Beat.
Beat.
Beat.
“But I need you to do something now, Elora,” Sorin says against my hair. Screams erupt from the trees, piercing my ears. “I need you to destroy the woods.”
My head spins and chest aches, like a block of ice slowly thawing under the sun. I was dead and now I’m not. There are so many questions but no time for answers.
“We have to destroy the Wicked Wood, Elora,” Sorin demands again. “It’s the only way to ensure you’ll never be trapped here again.”
My mind races. Images from our lives past and this one blurring together. “I can’t…” I rub at my temples. “How am I to destroy it? Grawgeth said it would just grow back.” My chest tightens, pain blooming beneath my breast.
“Maybe this will help.” Sorin gestures to the necklace he’s placed around my neck. “Maybe there’s something in here that can destroy it?”
I wrap the stone in my hand and my magick stirs, drawing to life after days of death. “I…” I bring it to my lips, pushing the cold stone against my mouth, and all at once, I’m filled with magick.
Healer and Seer magick swims together. Memoria and Arma and Stormweilder magick light a fire beneath my veins. It burns and hisses, but I hold the stone close to my lips, searching until the one magick I need comes to the surface.
I suck in a sharp breath as I spin, turning toward the woods.
“Elora?” Sorin steps to my side.
Plague magick pushes forth, silencing all the others. I glance down at my arms, veins turning black.

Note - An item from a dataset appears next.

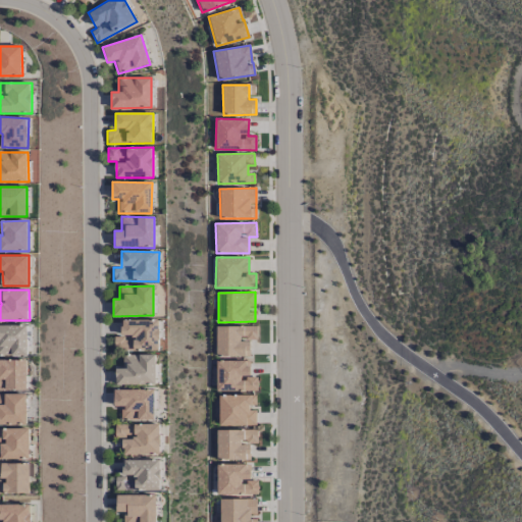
[(121,321),(121,336),(113,336),(114,351),(159,350),(159,319),(121,321)]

“Elora,” Sorin says again, but I sprint forward, heading directly back to the Wicked Wood. Sorin screams my name again, following close behind, but I don’t stop until I’m right in the center of the wood. Right in the very place he just kissed me.
“Stand back,” I say over my shoulder. I have no idea if this will work. No idea if Plague magick is powerful enough to destroy the sentient wood but it’s the only option I have. The only option to ensure the Wicked Wood can never draw myself or Grawgeth back here. Without a second thought, I slam my hand down to the ground, letting the magick run through my fingertips and bury itself deep beneath the soil, into the roots of the trees.

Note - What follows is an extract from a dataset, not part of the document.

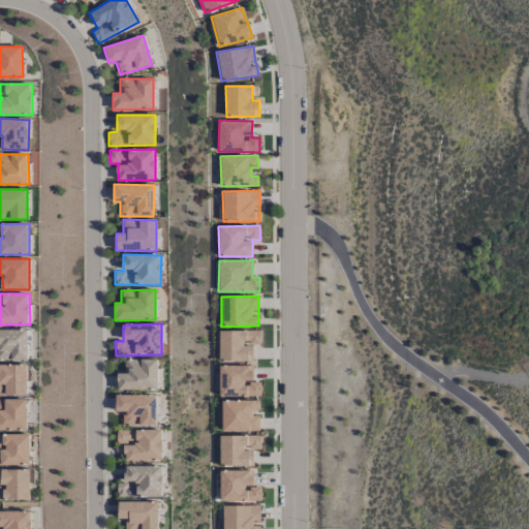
[(28,330),(0,330),(0,360),(29,360),(28,330)]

The forest erupts. Trees hiss and sway, branches break free, and when I glance up, my heart skips a beat. The deformed, skeletal birch trees of the Wicked Wood have turned black.
“Don’t let go of me,” I say in a panic, not entirely sure what I’m doing. I grab Sorin’s arm. “Ruse, come.” She does in an instant and the three of us hold each other as I grasp the necklace and pull us out of the wood just before the trees come crumbling down.
We tumble to the ground in a heap, Sorin’s body under mine, Ruse just to my left. More and more screaming sounds from behind us, grating against my ears. I push myself off Sorin and spin toward the wood.
The bark on the trees peels back, roots seeped in black. They crash to the ground, groaning and hissing. The amulet pulses around my neck in time with my thoughts so I bring my fingers to it, giving it a gentle stroke.
“Elora?”
Glancing over my shoulder, Sorin has stood, dusting dirt and broken bits of tree limbs from his clothes and hair.
“Are you all right?” He reaches a tentative hand forward then drops it.
Ruse joins my side, her nose nuzzling my shoulder and a sense of ease washes over me. “Yes I’m all right.”
“And you remember?—”
“I do,” I say, and his dark eyes light up, his face perhaps hopeful. “I remember everything.”
His arms wrap around me with lightning speed, his lips on my neck, my forehead.
I reluctantly pull away, so many things in my mind still mixed together. “But we’re not done.”
“No,” he says through a sigh, “we’re not.”
A splintering crack sounds as a large birch tree tumbles down.
“The Fates said we must leave the Wicked Wood something, to somehow ensure they don’t grow back. To make sure Grawgeth doesn’t find herself back here. To ensure you…” He doesn’t finish the sentence but we both tense anyway.